I started reading the book on rather shaky foundations – due to the fact that, as well as not being experienced in the poetry genre, but I don’t have much experience with romance overall. I’m not interested in romantic love, at least not at the moment, and I don’t have the somewhat painful memories of relationships that this book works to reference. Therefore, I wasn’t necessarily able to connect to the book as a reader as the poems didn’t speak to me on a personal level. I wasn’t able to put myself in the narrator’s shoes, nor was I able to find that the poems articulated my own feelings. Though, saying this, I can see the appeal of the book for those who have experience in relationships and are finding ways to experience themselves through different means.
The way that the book has been written means that it is going to be immersive for those who find it relatable. There’s an evident narrator who is experiencing very specific emotions and, if the reader has their own experience of those feelings, then it’s quite understandable that they’re going to take comfort in seeing the words portray how they feel or have felt. The author does a good job of writing the book in a way so that it comes across incredibly emotive. The feelings and thoughts that are conveyed are evidently raw and strong and, once again, if you’re familiar with the subjects, then you may be swept away by the tone that the book takes on. There’s no doubt that the author is speaking (and writing) from the heart, which makes the collection come across all the more personal and interesting for any audience that may stumble upon it. Even if you aren’t a fan of poetry, that is still something to admire.
I also found that the collection is a quick, easy read which generally made it more enjoyable. I don’t find that longer poems suit collections such as this one, so I was happy that the separate works were ‘short and sweet’, if it were. As well as this, this helped the pacing of the book as it was more immersive and the emotionality of the poems came across a lot clearer as the poems were shorter. The feelings being portrayed weren’t dramatised or overly drawn out.

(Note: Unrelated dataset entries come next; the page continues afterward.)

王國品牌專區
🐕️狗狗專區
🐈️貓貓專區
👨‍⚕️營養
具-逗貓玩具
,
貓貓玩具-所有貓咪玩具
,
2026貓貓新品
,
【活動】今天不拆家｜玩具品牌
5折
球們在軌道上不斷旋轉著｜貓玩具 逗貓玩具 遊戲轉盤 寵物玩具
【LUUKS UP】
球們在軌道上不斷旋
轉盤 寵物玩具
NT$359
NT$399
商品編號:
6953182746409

When it comes to the subjects that the various poems focus on, I think they definitely do work well together. They all follow a specific topic and are set out in a specifically toned narrative, which means the collection works well together as a whole. Likewise, the tone is bold, it’s evident, and it gives the reader the sense that the narrator has a lot to say and they’re not afraid to speak their mind. In turn, readers who are familiar with these feelings are going to be able to take comfort in the factors that their not alone in their emotions and, in some cases, they may also feel empowered.
Personally, I think my favourite of the works was the one entitled ‘Spurned’ as darker poetry is definitely my preference when it comes to the genre. Though, I also enjoyed ‘For What I Had’ and ‘The Living Dead’. Out of the collection, those are the three that stood out to me the most.
If you’re a fan of poetry that explores the emotions of the heart, then I definitely think you should give this collection of poems a look. It does a good job of putting you into the shoes of the narrator and allows you to explore their own raw experiences.
If you’re looking to expand your reading preferences and don’t know if poetry is a genre that’s for you, why not give this book a read and see what you think either way?